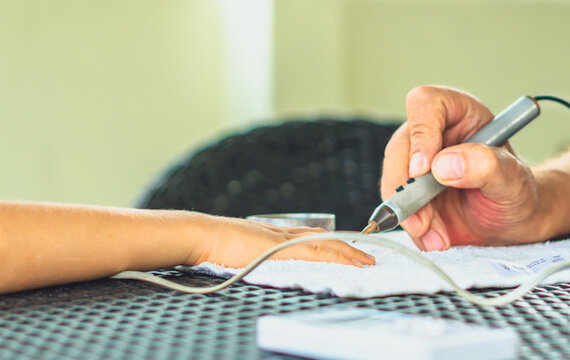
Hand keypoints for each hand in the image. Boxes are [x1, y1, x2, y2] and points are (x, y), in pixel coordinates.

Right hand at [200, 217, 375, 267]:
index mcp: (273, 234)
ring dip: (347, 252)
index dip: (330, 242)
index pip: (309, 236)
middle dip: (347, 247)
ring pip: (324, 243)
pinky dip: (334, 256)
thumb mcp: (240, 252)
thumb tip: (257, 264)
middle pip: (323, 237)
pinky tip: (347, 261)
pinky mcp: (280, 247)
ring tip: (366, 260)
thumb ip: (254, 257)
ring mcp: (282, 238)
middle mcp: (282, 233)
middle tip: (366, 255)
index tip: (346, 247)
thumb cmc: (214, 246)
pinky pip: (314, 251)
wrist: (202, 236)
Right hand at [381, 86, 544, 250]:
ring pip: (394, 181)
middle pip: (400, 148)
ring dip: (410, 214)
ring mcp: (418, 163)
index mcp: (458, 113)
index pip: (426, 104)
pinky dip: (412, 227)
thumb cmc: (518, 191)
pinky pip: (398, 207)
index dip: (420, 135)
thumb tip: (443, 165)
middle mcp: (433, 133)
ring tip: (437, 237)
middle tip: (423, 219)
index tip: (424, 170)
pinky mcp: (411, 191)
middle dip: (407, 189)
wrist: (512, 223)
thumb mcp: (513, 178)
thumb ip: (486, 165)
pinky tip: (434, 238)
--------------------
**Your assignment**.
The answer should consist solely of the lines from the one that contains "pinky dip: (334, 256)" through the end of the material above, copied exactly.

**Result**.
pinky dip: (334, 256)
thumb mcp: (240, 252)
thumb tip: (257, 264)
middle pip: (323, 237)
pinky tip: (347, 261)
pinky mcp: (280, 247)
ring tip: (366, 260)
thumb ip: (254, 257)
ring mcp: (282, 238)
middle mcp: (282, 233)
middle tip: (366, 255)
index tip: (346, 247)
thumb cmc: (214, 246)
pinky pip: (314, 251)
wrist: (202, 236)
Right hand at [381, 86, 544, 250]:
ring pip: (394, 181)
middle pip: (400, 148)
ring dip: (410, 214)
ring mcp: (418, 163)
index mcp: (458, 113)
index pip: (426, 104)
pinky dip: (412, 227)
thumb cmc: (518, 191)
pinky pip: (398, 207)
index dip: (420, 135)
thumb tip: (443, 165)
middle mcp: (433, 133)
ring tip: (437, 237)
middle tip: (423, 219)
index tip: (424, 170)
pinky mcp: (411, 191)
middle dip: (407, 189)
wrist: (512, 223)
thumb mcp: (513, 178)
thumb ip: (486, 165)
pinky tip: (434, 238)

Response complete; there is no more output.